The same economic pressures that pushed California to the brink of insolvency
are wreaking havoc on other states, a new report has found.
The
10 most troubled states are: Arizona, California, Florida, Illinois, Michigan,
Nevada, New Jersey, Oregon, Rhode Island and Wisconsin.
Other states -- including Colorado, Georgia, Kentucky, New York and Hawaii
-- were not far behind.
The list is based on several factors, including the loss of state revenue,
size of budget gaps, unemployment and foreclosure rates, poor money management
practices, and state laws governing the passage of budgets.
In a separate study released Wednesday, the Center on Budget and Policy
Priorities found that states will likely have to make steep cuts in their
fiscal 2011 budgets, which start next July 1 in most states. That's because
the critical federal stimulus dollars will run out by the end of 2010.
These cuts could take nearly a percentage point off the national gross domestic
product and cost the nation 900,000 jobs, the study found.
The Center on Budget and Policy Priorities, a liberal research group, says
the states need additional federal fiscal relief to avoid budget cuts that
will hurt both the economy and people. State and local spending accounts
for about one-eighth of the GDP.
And in California, Gov. Arnold Schwarzenegger said Tuesday that his state
is facing a budget gap of up to $7 billion. The state will likely announce
across-the-board spending cuts in January.
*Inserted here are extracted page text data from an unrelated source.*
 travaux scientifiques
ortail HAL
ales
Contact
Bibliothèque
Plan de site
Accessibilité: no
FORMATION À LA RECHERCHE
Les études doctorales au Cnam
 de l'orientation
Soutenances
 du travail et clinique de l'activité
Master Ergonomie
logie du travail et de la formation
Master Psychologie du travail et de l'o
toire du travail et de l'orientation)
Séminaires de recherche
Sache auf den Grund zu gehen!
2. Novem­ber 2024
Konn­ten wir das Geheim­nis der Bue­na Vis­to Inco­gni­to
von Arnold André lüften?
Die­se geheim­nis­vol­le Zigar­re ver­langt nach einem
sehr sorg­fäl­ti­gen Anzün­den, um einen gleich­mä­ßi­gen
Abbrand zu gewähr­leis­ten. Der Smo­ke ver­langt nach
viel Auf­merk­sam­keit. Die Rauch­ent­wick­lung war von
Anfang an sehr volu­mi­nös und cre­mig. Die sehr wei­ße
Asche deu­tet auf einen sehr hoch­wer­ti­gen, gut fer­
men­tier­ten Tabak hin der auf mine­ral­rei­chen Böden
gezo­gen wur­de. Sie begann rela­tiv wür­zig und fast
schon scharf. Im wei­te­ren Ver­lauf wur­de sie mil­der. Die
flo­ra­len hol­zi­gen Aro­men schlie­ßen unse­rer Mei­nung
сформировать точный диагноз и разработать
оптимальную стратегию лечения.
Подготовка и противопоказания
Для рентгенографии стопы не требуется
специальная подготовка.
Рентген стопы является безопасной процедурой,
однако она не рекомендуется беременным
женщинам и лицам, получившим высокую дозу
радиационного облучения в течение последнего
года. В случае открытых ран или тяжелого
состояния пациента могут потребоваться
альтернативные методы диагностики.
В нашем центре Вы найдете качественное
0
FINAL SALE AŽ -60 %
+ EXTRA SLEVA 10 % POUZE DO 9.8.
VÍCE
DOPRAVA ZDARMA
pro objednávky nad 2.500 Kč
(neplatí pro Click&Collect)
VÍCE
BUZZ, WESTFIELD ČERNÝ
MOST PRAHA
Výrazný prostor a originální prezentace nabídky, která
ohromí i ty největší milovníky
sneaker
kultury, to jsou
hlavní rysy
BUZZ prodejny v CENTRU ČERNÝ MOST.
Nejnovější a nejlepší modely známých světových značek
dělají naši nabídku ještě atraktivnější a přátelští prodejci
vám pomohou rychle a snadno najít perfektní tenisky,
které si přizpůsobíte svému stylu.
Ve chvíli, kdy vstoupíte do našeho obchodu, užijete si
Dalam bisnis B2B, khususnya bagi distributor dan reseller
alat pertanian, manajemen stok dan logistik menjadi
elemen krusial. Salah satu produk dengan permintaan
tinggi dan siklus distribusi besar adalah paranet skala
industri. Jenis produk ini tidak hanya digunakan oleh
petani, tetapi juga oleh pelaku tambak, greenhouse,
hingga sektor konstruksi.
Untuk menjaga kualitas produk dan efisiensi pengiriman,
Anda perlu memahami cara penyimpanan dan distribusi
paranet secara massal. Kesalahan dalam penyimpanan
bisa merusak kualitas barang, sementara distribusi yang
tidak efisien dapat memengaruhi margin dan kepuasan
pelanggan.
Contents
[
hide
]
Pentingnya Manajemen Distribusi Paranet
"So we just have to hang in there, tighten our belts and live within our
means," he said.
The center would like to see the federal government allocate another $50
billion, while economist Mark Zandi said about half of that would be needed.
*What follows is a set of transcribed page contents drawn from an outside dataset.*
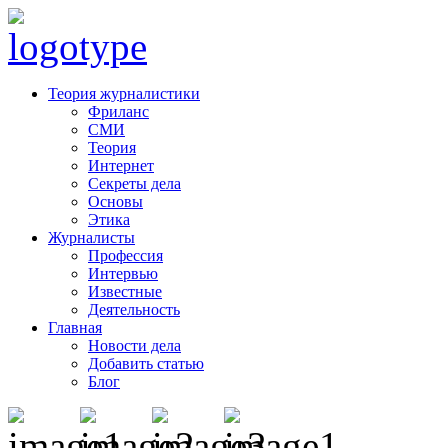
Теория журналистики
Фриланс
СМИ
Теория
Интернет
Секреты дела
Основы
Этика
Журналисты
Профессия
Интервью
Известные
Деятельность
Главная
Новости дела
Добавить статью
Блог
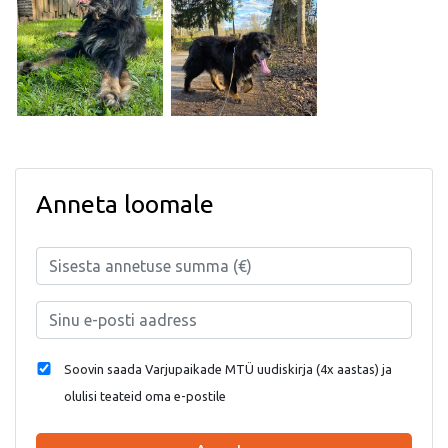
Anneta loomale
Soovin saada Varjupaikade MTÜ uudiskirja (4x aastas) ja
olulisi teateid oma e-postile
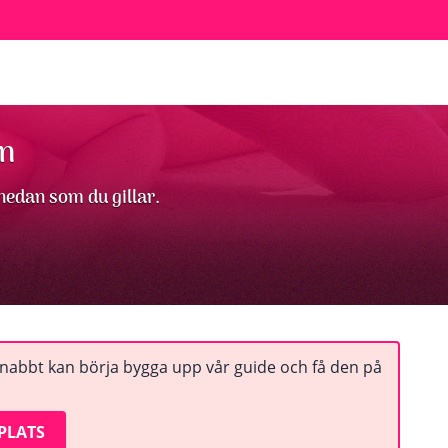
än
 nedan som du gillar.
snabbt kan börja bygga upp vår guide och få den på
PLATS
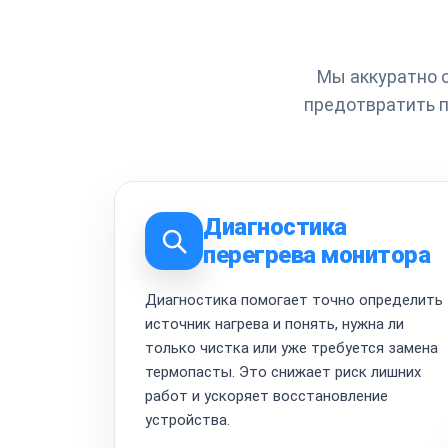
Мы аккуратно 
предотвратить п
Диагностика
перегрева монитора
Диагностика помогает точно определить
источник нагрева и понять, нужна ли
только чистка или уже требуется замена
термопасты. Это снижает риск лишних
работ и ускоряет восстановление
устройства.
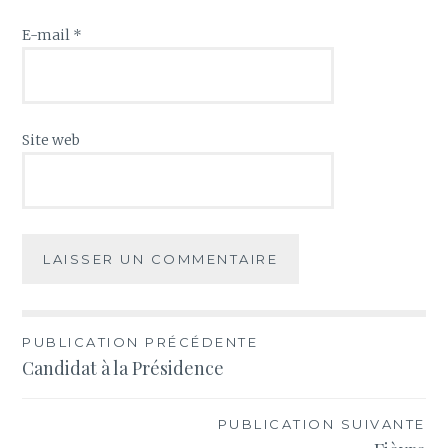
E-mail
*
Site web
PUBLICATION PRÉCÉDENTE
Candidat à la Présidence
PUBLICATION SUIVANTE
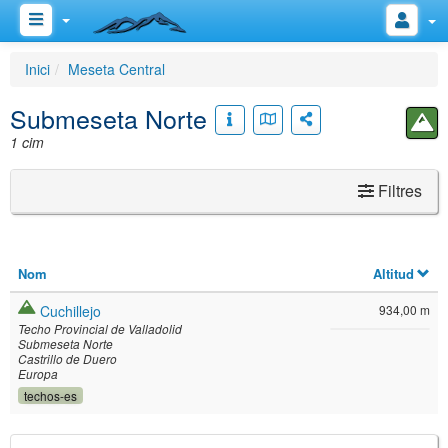
Inici
Meseta Central
Submeseta Norte
1 cim
Filtres
Nom
Altitud
Cuchillejo
934,00 m
Techo Provincial de Valladolid
Submeseta Norte
Castrillo de Duero
Europa
techos-es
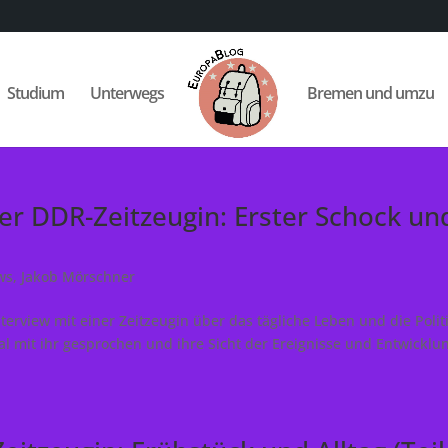
Studium
Unterwegs
Bremen und umzu
ner DDR-Zeitzeugin: Erster Schock un
ws
,
Jakob Mörschner
nterview mit einer Zeitzeugin über das tägliche Leben und die Politi
al mit ihr gesprochen und ihre Sicht der Ereignisse und Entwicklu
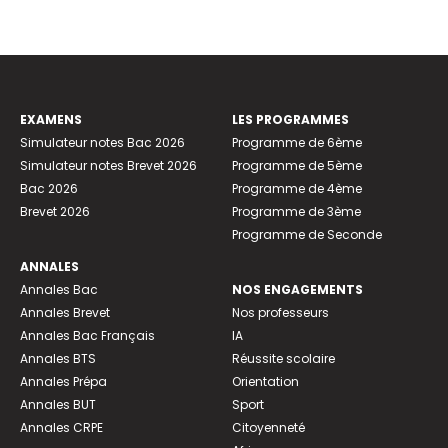
EXAMENS
LES PROGRAMMES
Simulateur notes Bac 2026
Programme de 6ème
Simulateur notes Brevet 2026
Programme de 5ème
Bac 2026
Programme de 4ème
Brevet 2026
Programme de 3ème
Programme de Seconde
ANNALES
Annales Bac
NOS ENGAGEMENTS
Annales Brevet
Nos professeurs
Annales Bac Français
IA
Annales BTS
Réussite scolaire
Annales Prépa
Orientation
Annales BUT
Sport
Annales CRPE
Citoyenneté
Congress should pass the additional aid now since states are currently crafting
their fiscal 2011 budgets.
Budget projections show that states could face deficits as large as $260
billion in 2011 and 2012 after stimulus funding is exhausted. State economies
usually take up to two years longer to recover after the nation's fiscal
health begins to improve.
New budget cuts and tax increases "will be a serious drag on the economy
at just the wrong time," said Mark Zandi, chief economist at Moody's Economy.com.
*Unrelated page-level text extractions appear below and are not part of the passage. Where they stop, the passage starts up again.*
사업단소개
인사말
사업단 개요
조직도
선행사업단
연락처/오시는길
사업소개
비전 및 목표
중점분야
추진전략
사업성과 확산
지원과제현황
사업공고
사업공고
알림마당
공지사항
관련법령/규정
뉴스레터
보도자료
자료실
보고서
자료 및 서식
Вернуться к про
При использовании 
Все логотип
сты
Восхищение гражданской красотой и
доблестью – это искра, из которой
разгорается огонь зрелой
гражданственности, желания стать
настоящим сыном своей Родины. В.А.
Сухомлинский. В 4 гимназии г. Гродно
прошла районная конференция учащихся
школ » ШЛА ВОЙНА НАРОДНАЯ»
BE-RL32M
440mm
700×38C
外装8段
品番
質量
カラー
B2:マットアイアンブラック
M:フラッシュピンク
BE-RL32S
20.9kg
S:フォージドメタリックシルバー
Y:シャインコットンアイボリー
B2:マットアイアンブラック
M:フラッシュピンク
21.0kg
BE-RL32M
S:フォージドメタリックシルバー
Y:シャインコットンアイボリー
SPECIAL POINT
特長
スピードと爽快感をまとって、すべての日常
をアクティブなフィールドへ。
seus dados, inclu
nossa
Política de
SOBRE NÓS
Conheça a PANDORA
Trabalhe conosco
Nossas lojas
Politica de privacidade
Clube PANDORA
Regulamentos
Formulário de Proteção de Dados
Without assistance, the economy could slide back into a recession, he said
CNNMoney lists the problems facing each state in the list. Inquiring minds
may wish to take a look.
Stimulus Not Needed
I am sick of economists like Mark Zandi who think the answer is to print more
money.
The problem is state budgets are bloated with overpaid bureaucrats who ought
to be fired. Services that are needed out to be privatized to eliminate problems
with pension fundings.
Throwing more money at the problem just raises future liabilities while adding
to interest on the national debt. Worse yet, throwing money at it masks the
structural problem that needs to be addressed.
If you throw money at the problem, unions will claim there is enough money
and benefits do not need to be cut. Keep throwing money at the problem and
you create a currency crisis everyone has to live with.
The time to address the problem was 10 years ago. Zandi wants to postpone
the problems still further. Then he will ask for more, then more, then more,
never bothering to look at history and see how failed Keynesian and Monetarist
policies failed spectacularly in Japan.
We are in this mess because of loose money policies. Sadly, politicians listen
to economists like Zandi when common sense alone would suggest that you cannot
cure budget deficits by going deeper in debt.
Keynesian Claptrap History Lesson
Those needing a history lesson should consider How "Something
For Nothing" Ideas Become Policy and the Real Lesson of Japan's Lost
Decades as noted in Is
Debt-Deflation Just Beginning?
The only reasonable comment in the CNNMoney article comes from Arnold Schwarzenegger
who said "So we just have to hang in there, tighten our belts and live within
our means."
Now if only the governor and the California legislature would practice what
he speaks. Don't count on it as long as "free money" is being sloshed around.